Aujourd’hui ce sont les maladies et le réchauffement climatique qui incarnent les pires menaces, mais des forces continuent de se mobiliser pour donner un avenir à nos châtaigneraies corses.

Châtaigne et bogues de Morati
Jean-Claude Morati
Estampe japonaise de Yoshida Toshi
Yoshida Toshi
Ramassage des châtaignes par Ernest Smith
Ernest Smith
Chestnut all over the world

La châtaigne se récolte dans le monde entier et il en existe trois variétés différentes:

la châtaigne américaine (Castanea Dentata), la châtaigne japonaise (Castanea Crenata) et la châtaigne européenne (Castanea Sativa), toutes sont comestibles et nourrissent les populations depuis des siècles.

On est en général peu conscient de cette vaste géographie de la châtaigne. Sait-on par exemple que la France n’est que le 10e producteur mondial de châtaignes avec quelques 8000 tonnes? Bien après la Chine (presque 2 millions de tonnes), la Turquie (63000 tonnes), la Grèce (63000 tonnes), la Corée du Sud (52000 tonnes),  l’Italie (52000 tonnes), le Portugal (30000 tonnes), le Japon (19000 tonnes) l’Espagne (18000 tonnes), la Corée du Nord (12000 tonnes)…

Et évidemment, comme en Corse, si la châtaigne est cultivée comme aliment, elle nourrit aussi les imaginaires de tous ces peuples qui n’ont cessé de la célébrer. Des haikus du poète japonais Basho aux poèmes endiablés du chilien Pablo Neruda, des enluminures médiévales aux natures mortes de Chardin ou Van Gogh, on la retrouve partout, modestement glorifiée.

Adriaen Coorte
Georges Lacombe
Poétique et politique de la châtaigne

Aujourd’hui, j’apprends à entretenir quelques châtaigniers au village.
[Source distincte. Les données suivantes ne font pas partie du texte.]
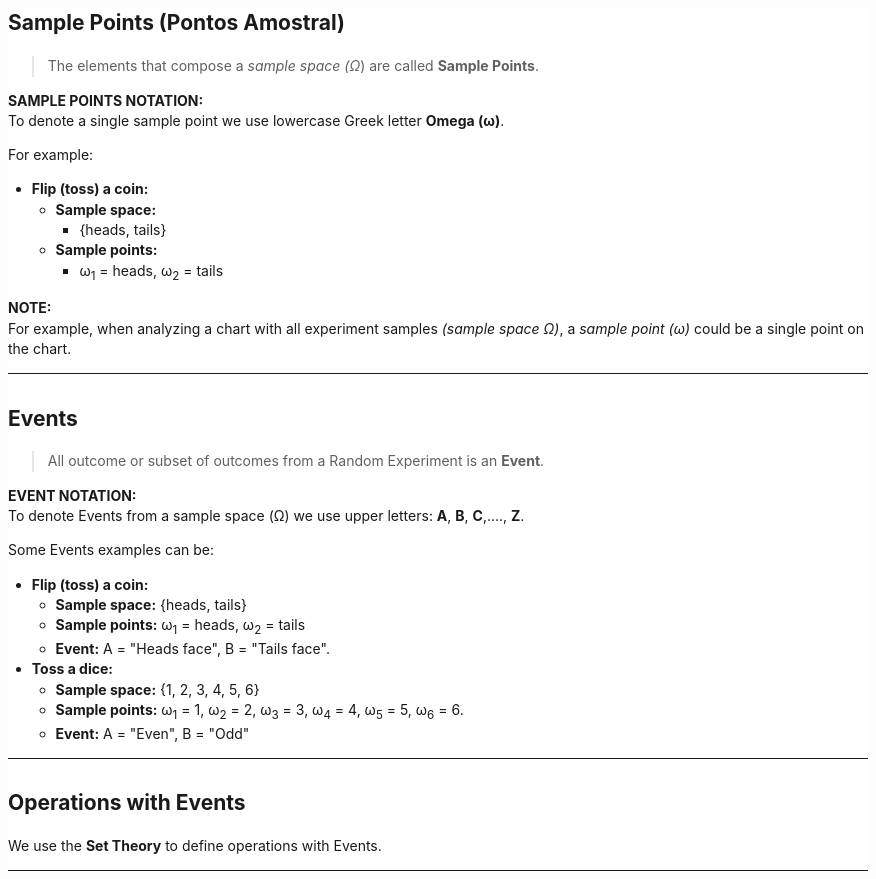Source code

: <div id="sample-point"></div>

## Sample Points (Pontos Amostral)

> The elements that compose a *sample space (Ω*) are called **Sample Points**.

**SAMPLE POINTS NOTATION:**  
To denote a single sample point we use lowercase Greek letter **Omega (ω)**.

For example:

 - **Flip (toss) a coin:**
   - **Sample space:**
     - {heads, tails}
   - **Sample points:**
     - ω<sub>1</sub> = heads, ω<sub>2</sub> = tails

**NOTE:**  
For example, when analyzing a chart with all  experiment samples *(sample space Ω)*, a *sample point (ω)* could be a single point on the chart.

---

<div id="events"></div>

## Events

> All outcome or subset of outcomes from a Random Experiment is an **Event**.

**EVENT NOTATION:**  
To denote Events from a sample space (Ω) we use upper letters: **A**, **B**, **C**,...., **Z**.

Some Events examples can be:

 - **Flip (toss) a coin:**
   - **Sample space:** {heads, tails}
   - **Sample points:** ω<sub>1</sub> = heads, ω<sub>2</sub> = tails
   - **Event:** A = "Heads face", B = "Tails face".
 - **Toss a dice:**
   - **Sample space:** {1, 2, 3, 4, 5, 6}
   - **Sample points:** ω<sub>1</sub> = 1, ω<sub>2</sub> = 2, ω<sub>3</sub> = 3, ω<sub>4</sub> = 4, ω<sub>5</sub> = 5, ω<sub>6</sub> = 6.
   - **Event:** A = "Even", B = "Odd" 

---

<div id="op-events"></div>

## Operations with Events

We use the **Set Theory** to define operations with Events.

---

<div id="empty-set"></div>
Car oui, ils ont beau avoir passé les 300 ans, ils ont besoin de soin. Et ils nous offrent tellement en échange… Il y a bien sûr leurs fruits mais aussi leurs feuilles, leurs fleurs, leurs bogues, leurs rejetons…
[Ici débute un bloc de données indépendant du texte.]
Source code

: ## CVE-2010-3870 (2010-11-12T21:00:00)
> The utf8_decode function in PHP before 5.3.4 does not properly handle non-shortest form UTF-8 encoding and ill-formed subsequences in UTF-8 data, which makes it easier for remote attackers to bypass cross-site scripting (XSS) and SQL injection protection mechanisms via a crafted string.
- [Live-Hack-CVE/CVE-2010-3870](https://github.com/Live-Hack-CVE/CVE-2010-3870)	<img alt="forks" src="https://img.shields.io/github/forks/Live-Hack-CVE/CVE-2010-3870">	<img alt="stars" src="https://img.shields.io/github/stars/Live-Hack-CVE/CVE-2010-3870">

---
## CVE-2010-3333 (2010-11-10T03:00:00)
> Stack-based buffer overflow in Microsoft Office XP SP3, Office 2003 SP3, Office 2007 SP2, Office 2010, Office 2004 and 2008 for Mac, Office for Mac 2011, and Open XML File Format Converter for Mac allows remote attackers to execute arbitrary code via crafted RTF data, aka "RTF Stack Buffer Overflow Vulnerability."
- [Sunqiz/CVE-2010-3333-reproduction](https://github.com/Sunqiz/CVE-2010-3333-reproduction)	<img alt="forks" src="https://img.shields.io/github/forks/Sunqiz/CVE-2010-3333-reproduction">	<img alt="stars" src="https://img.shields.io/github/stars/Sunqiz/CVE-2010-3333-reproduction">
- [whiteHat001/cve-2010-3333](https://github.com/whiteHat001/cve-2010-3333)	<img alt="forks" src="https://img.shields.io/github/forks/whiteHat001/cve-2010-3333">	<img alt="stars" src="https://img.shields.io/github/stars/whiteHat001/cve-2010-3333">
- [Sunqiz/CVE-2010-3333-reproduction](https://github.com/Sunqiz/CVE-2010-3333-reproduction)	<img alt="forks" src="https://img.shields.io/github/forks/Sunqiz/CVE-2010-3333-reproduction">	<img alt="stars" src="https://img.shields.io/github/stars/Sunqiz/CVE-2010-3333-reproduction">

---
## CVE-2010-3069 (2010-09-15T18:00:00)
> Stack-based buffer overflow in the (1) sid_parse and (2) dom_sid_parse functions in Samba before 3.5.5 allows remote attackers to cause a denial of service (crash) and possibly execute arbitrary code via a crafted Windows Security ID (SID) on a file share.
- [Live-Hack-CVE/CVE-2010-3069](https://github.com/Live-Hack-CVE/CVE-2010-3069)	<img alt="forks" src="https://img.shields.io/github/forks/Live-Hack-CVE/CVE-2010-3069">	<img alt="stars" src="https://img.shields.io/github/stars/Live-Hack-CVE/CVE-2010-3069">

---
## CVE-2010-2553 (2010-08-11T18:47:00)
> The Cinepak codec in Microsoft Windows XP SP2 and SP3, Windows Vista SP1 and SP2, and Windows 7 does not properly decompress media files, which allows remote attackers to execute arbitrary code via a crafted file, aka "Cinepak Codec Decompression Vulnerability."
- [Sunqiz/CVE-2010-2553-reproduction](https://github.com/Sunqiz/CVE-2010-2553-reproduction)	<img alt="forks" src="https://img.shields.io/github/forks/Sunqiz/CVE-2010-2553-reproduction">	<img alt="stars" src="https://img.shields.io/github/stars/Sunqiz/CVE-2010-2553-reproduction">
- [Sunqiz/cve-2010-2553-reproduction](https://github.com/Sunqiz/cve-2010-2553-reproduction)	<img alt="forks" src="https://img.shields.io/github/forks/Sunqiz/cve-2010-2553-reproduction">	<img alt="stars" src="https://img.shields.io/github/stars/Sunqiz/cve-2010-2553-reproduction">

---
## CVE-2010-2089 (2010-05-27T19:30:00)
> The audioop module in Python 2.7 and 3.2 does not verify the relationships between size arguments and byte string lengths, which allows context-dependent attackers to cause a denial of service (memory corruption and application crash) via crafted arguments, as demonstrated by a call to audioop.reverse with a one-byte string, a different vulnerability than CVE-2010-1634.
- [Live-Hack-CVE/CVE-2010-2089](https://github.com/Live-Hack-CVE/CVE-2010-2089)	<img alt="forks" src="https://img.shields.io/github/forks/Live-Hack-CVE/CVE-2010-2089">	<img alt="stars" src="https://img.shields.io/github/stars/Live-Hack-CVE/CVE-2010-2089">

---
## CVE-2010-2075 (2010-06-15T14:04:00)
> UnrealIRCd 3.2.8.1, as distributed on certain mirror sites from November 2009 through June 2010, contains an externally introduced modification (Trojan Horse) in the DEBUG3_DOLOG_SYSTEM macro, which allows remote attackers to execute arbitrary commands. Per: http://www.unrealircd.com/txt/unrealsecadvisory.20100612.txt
Autant d’éléments à composer et recomposer dans le cadre d’atelier de landart avec mes filles ou d’autres enfants. 

Autant d’inspirations qui ont mené de nombreuses artistes et écrivains du monde entier à célébrer la châtaigne – sa beauté et sa générosité. 

Autant de prises pour s’efforcer de résister à la déculturation, à l’oubli, à la mort de la châtaigneraie et des modes de vie paysans et solidaires qu’elle a fait exister.